YOUR ASSIGNMENT
Write out each record exactly and skip every image.

Records excerpted from a collection:
● ● ● ● ● ● ●
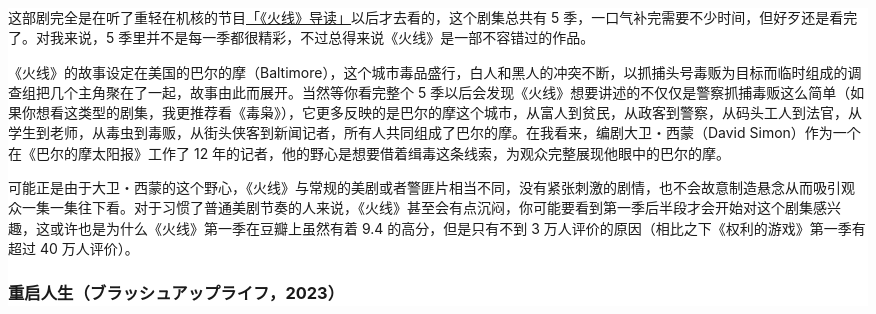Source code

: 这部剧完全是在听了重轻在机核的节目[「《火线》导读」](https://www.gcores.com/albums/185)以后才去看的，这个剧集总共有 5 季，一口气补完需要不少时间，但好歹还是看完了。对我来说，5 季里并不是每一季都很精彩，不过总得来说《火线》是一部不容错过的作品。

《火线》的故事设定在美国的巴尔的摩（Baltimore），这个城市毒品盛行，白人和黑人的冲突不断，以抓捕头号毒贩为目标而临时组成的调查组把几个主角聚在了一起，故事由此而展开。当然等你看完整个 5 季以后会发现《火线》想要讲述的不仅仅是警察抓捕毒贩这么简单（如果你想看这类型的剧集，我更推荐看《毒枭》），它更多反映的是巴尔的摩这个城市，从富人到贫民，从政客到警察，从码头工人到法官，从学生到老师，从毒虫到毒贩，从街头侠客到新闻记者，所有人共同组成了巴尔的摩。在我看来，编剧大卫・西蒙（David Simon）作为一个在《巴尔的摩太阳报》工作了 12 年的记者，他的野心是想要借着缉毒这条线索，为观众完整展现他眼中的巴尔的摩。

可能正是由于大卫・西蒙的这个野心，《火线》与常规的美剧或者警匪片相当不同，没有紧张刺激的剧情，也不会故意制造悬念从而吸引观众一集一集往下看。对于习惯了普通美剧节奏的人来说，《火线》甚至会有点沉闷，你可能要看到第一季后半段才会开始对这个剧集感兴趣，这或许也是为什么《火线》第一季在豆瓣上虽然有着 9.4 的高分，但是只有不到 3 万人评价的原因（相比之下《权利的游戏》第一季有超过 40 万人评价）。

### 重启人生（ブラッシュアップライフ，2023）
● ● ● ● ● ● ●
YOUR RESPONSE
Source code

: 这部剧完全是在听了重轻在机核的节目[「《火线》导读」](https://www.gcores.com/albums/185)以后才去看的，这个剧集总共有 5 季，一口气补完需要不少时间，但好歹还是看完了。对我来说，5 季里并不是每一季都很精彩，不过总得来说《火线》是一部不容错过的作品。

《火线》的故事设定在美国的巴尔的摩（Baltimore），这个城市毒品盛行，白人和黑人的冲突不断，以抓捕头号毒贩为目标而临时组成的调查组把几个主角聚在了一起，故事由此而展开。当然等你看完整个 5 季以后会发现《火线》想要讲述的不仅仅是警察抓捕毒贩这么简单（如果你想看这类型的剧集，我更推荐看《毒枭》），它更多反映的是巴尔的摩这个城市，从富人到贫民，从政客到警察，从码头工人到法官，从学生到老师，从毒虫到毒贩，从街头侠客到新闻记者，所有人共同组成了巴尔的摩。在我看来，编剧大卫・西蒙（David Simon）作为一个在《巴尔的摩太阳报》工作了 12 年的记者，他的野心是想要借着缉毒这条线索，为观众完整展现他眼中的巴尔的摩。

可能正是由于大卫・西蒙的这个野心，《火线》与常规的美剧或者警匪片相当不同，没有紧张刺激的剧情，也不会故意制造悬念从而吸引观众一集一集往下看。对于习惯了普通美剧节奏的人来说，《火线》甚至会有点沉闷，你可能要看到第一季后半段才会开始对这个剧集感兴趣，这或许也是为什么《火线》第一季在豆瓣上虽然有着 9.4 的高分，但是只有不到 3 万人评价的原因（相比之下《权利的游戏》第一季有超过 40 万人评价）。

### 重启人生（ブラッシュアップライフ，2023）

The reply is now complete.